No, it does not. It's an artefact of the evolution of the language and highly undesirable. Rust has destructive moves (and copies built on top of moves, rather than the other way round) and it's far cleaner.

1 comments

Sure, if you never need to deal with actual low-level high-performance systems code. Just because this use case doesn’t apply to anything you do doesn’t mean it applies to nobody. This is the kind of attitude that undermines languages like Rust (which I use in my systems). A fair criticism of Rust as a “systems language” is that it simply excludes all the really difficult parts of being a systems language.

C++ deserves a lot of criticism. Many aspects of the language are quite fucked. But willfully ignoring that it solves real problems that other nominal systems languages are unwilling to address doesn’t mean those problems don’t exist.
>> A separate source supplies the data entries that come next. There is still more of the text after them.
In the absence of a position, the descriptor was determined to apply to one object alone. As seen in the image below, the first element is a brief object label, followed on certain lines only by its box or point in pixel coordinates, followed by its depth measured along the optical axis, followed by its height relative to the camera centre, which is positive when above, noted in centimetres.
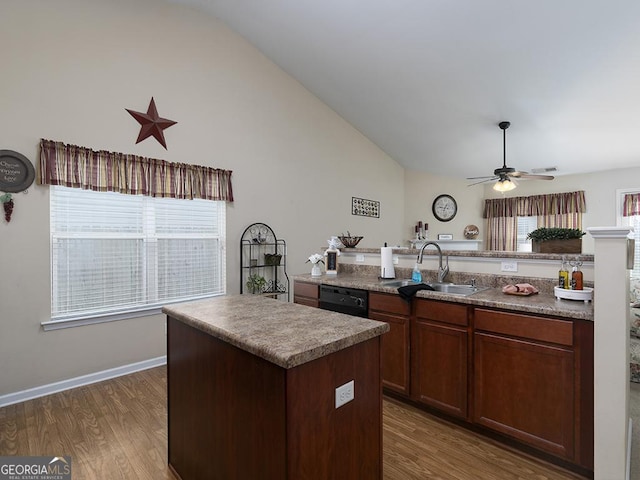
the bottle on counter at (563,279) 212 -26
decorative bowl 372 -4
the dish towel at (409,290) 244 -38
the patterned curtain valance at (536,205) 625 +65
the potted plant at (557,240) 229 -1
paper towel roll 312 -24
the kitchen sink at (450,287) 266 -40
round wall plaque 264 +53
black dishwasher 281 -54
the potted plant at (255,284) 415 -57
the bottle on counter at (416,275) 293 -32
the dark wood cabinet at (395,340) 253 -78
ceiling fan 430 +81
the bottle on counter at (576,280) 204 -25
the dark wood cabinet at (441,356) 223 -82
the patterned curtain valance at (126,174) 286 +62
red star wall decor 336 +117
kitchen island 114 -60
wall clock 682 +61
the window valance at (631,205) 569 +57
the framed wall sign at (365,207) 567 +54
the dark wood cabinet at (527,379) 184 -82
Respectfully, the value of a c++ wrapper/implementation comes from the fact that it behaves like one would expect a C++ classes to behave. That is, RAII, and so on.

If the underlying resource can not behave like a class, it would be better to expose a free function style api, eg:

    Handle h = ResourceGet();
    ResourceDoSomething(h);
    h.release();
> Sure, if you never need to deal with actual low-level high-performance systems code.

What are you talking about? It's perfectly possible to write high performance code in C++ without violating the basic idioms if its type system. How would that even help? It sounds like you had some past project where you just didn't have the imagination to come up with a workable design. That's not my (or C++'s) fault.

The irony is, your comment reads as though you're defending C++ against my criticism of it. But actually your assertion that you have to violate move semantics to get performance out of C++, if that made the slightest but of sense, would be more of a criticism than anything I said.